There should not be saw marks, as sheet veneers are not cut using a saw blade. If a stain is revealing swirl or “saw like” marks, it may be highlighting the orbital sanding pattern from production. In that case, a light once over with a higher grit sandpaper before staining may help reduce the visibility. Lighter stains tend to be much more temperamental and will expose surface inconsistencies far more than darker stains. Combine this with the fact that each real wood veneer species accepting stain differently and you can see why pros charge a ton for hand staining.
Personally, I prefer selecting a wood species that naturally has the color you want and then applying a clear finish over the top. This approach makes future repairs much easier if damage occurs, since touch ups are generally more forgiving than trying to match a stained finish.

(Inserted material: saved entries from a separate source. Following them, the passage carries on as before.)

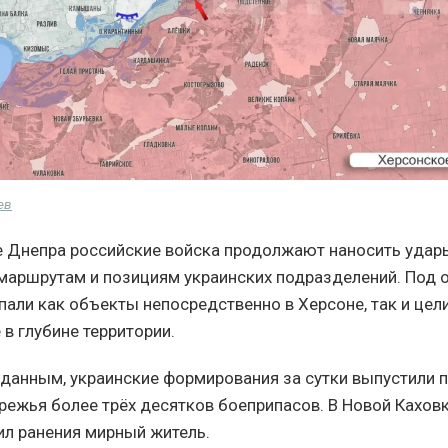
ев
 Днепра российские войска продолжают наносить удар
маршрутам и позициям украинских подразделений. Под 
пали как объекты непосредственно в Херсоне, так и цели
в глубине территории.
анным, украинские формирования за сутки выпустили 
режья более трёх десятков боеприпасов. В Новой Каховк
ил ранения мирный житель.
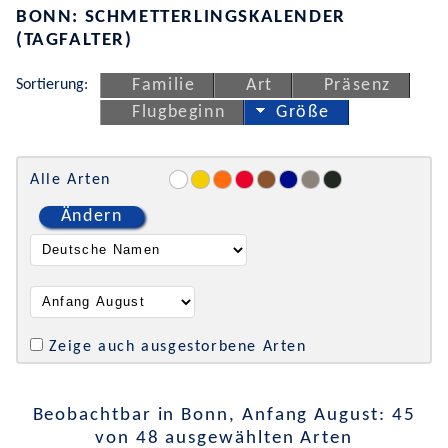
BONN: SCHMETTERLINGSKALENDER
(TAGFALTER)
Sortierung:
Familie
Art
Präsenz
Flugbeginn
Größe
Alle Arten
Ändern
Zeige auch ausgestorbene Arten
Beobachtbar in Bonn, Anfang August: 45
von 48 ausgewählten Arten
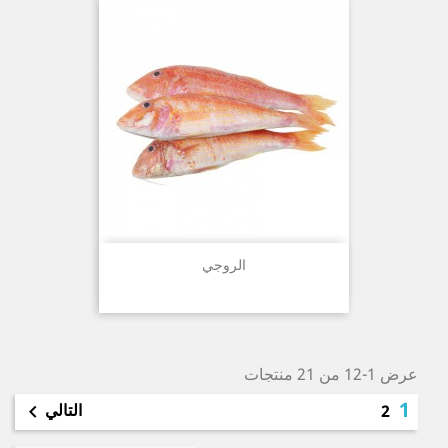
الروجي
عرض 1-12 من 21 منتجات
1
التالي

2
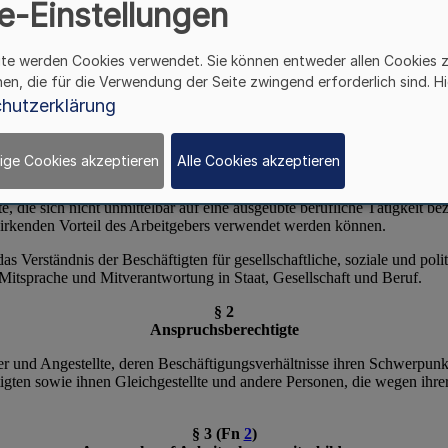
e-Einstellungen
ite werden Cookies verwendet. Sie können entweder allen Cookies 
hen, die für die Verwendung der Seite zwingend erforderlich sind. Hi
hutzerklärung
ige Cookies akzeptieren
Alle Cookies akzeptieren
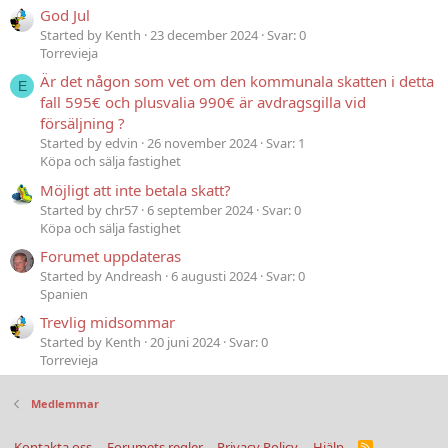
God Jul
Started by Kenth
23 december 2024
Svar: 0
Torrevieja
Är det någon som vet om den kommunala skatten i detta
E
fall 595€ och plusvalia 990€ är avdragsgilla vid
försäljning ?
Started by edvin
26 november 2024
Svar: 1
Köpa och sälja fastighet
Möjligt att inte betala skatt?
Started by chr57
6 september 2024
Svar: 0
Köpa och sälja fastighet
Forumet uppdateras
Started by Andreash
6 augusti 2024
Svar: 0
Spanien
Trevlig midsommar
Started by Kenth
20 juni 2024
Svar: 0
Torrevieja
Medlemmar
Kontakta oss
Forumets regler
Privacy Policy
Hjälp
R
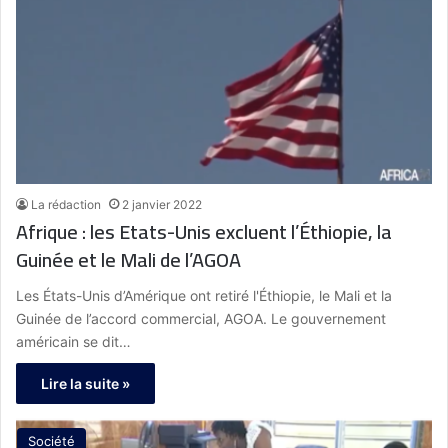
La rédaction
2 janvier 2022
Afrique : les Etats-Unis excluent l’Éthiopie, la
Guinée et le Mali de l’AGOA
Les États-Unis d’Amérique ont retiré l'Éthiopie, le Mali et la
Guinée de l’accord commercial, AGOA. Le gouvernement
américain se dit…
Lire la suite »
Société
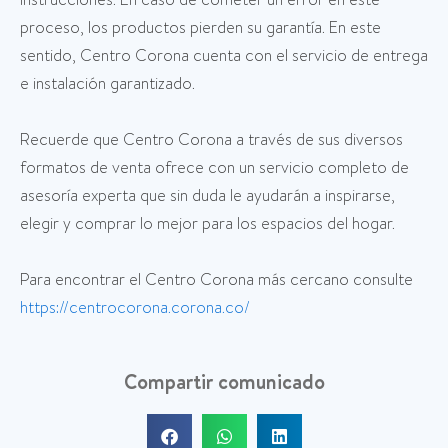
proceso, los productos pierden su garantía. En este
sentido, Centro Corona cuenta con el servicio de entrega
e instalación garantizado.
Recuerde que Centro Corona a través de sus diversos
formatos de venta ofrece con un servicio completo de
asesoría experta que sin duda le ayudarán a inspirarse,
elegir y comprar lo mejor para los espacios del hogar.
Para encontrar el Centro Corona más cercano consulte
https://centrocorona.corona.co/
Compartir comunicado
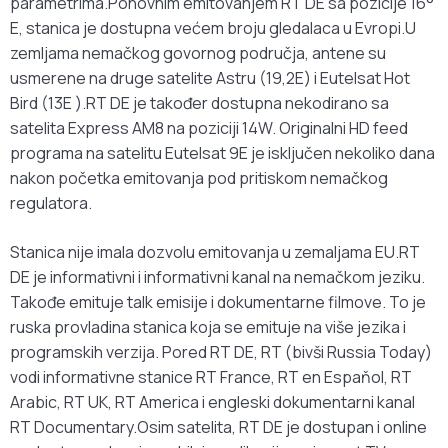
parametrima.Ponovnim emitovanjem RT DE sa pozicije 16°
E, stanica je dostupna većem broju gledalaca u Evropi.U
zemljama nemačkog govornog područja, antene su
usmerene na druge satelite Astru (19,2E) i Eutelsat Hot
Bird (13E ).RT DE je također dostupna nekodirano sa
satelita Express AM8 na poziciji 14W. Originalni HD feed
programa na satelitu Eutelsat 9E je isključen nekoliko dana
nakon početka emitovanja pod pritiskom nemačkog
regulatora.
Stanica nije imala dozvolu emitovanja u zemaljama EU.RT
DE je informativni i informativni kanal na nemačkom jeziku.
Takođe emituje talk emisije i dokumentarne filmove. To je
ruska provladina stanica koja se emituje na više jezika i
programskih verzija. Pored RT DE, RT (bivši Russia Today)
vodi informativne stanice RT France, RT en Espaňol, RT
Arabic, RT UK, RT America i engleski dokumentarni kanal
RT Documentary.Osim satelita, RT DE je dostupan i online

We are currently in the final stages of experimenting with a “weathered tint” finish. This is essentially a clear coat with a very small amount of white pigment, primarily titanium dioxide, mixed in. The goal is to soften wild grain variation and reduce the warmth and yellow tones of the underlying wood.
This works especially well on lighter species like maple, giving it a cleaner, more natural “fresh maple” appearance without the yellowing that can develop over time. Think of it as a very lightly toned, semi transparent finish, just a hint of white, not paint.
Darker wood species can benefit as well. The tint helps reduce color variation between veneer flitches, creating a more even appearance from door to door. For example, you could start with walnut and slightly brighten or soften it to resemble the tone of a medium stained maple.
I prefer this method because our finishing line applies the exact same amount of tint and finish to every door. That consistency removes the variability that comes with hand applied stains, where changes in spray technique or application rate can create noticeable batch to batch differences.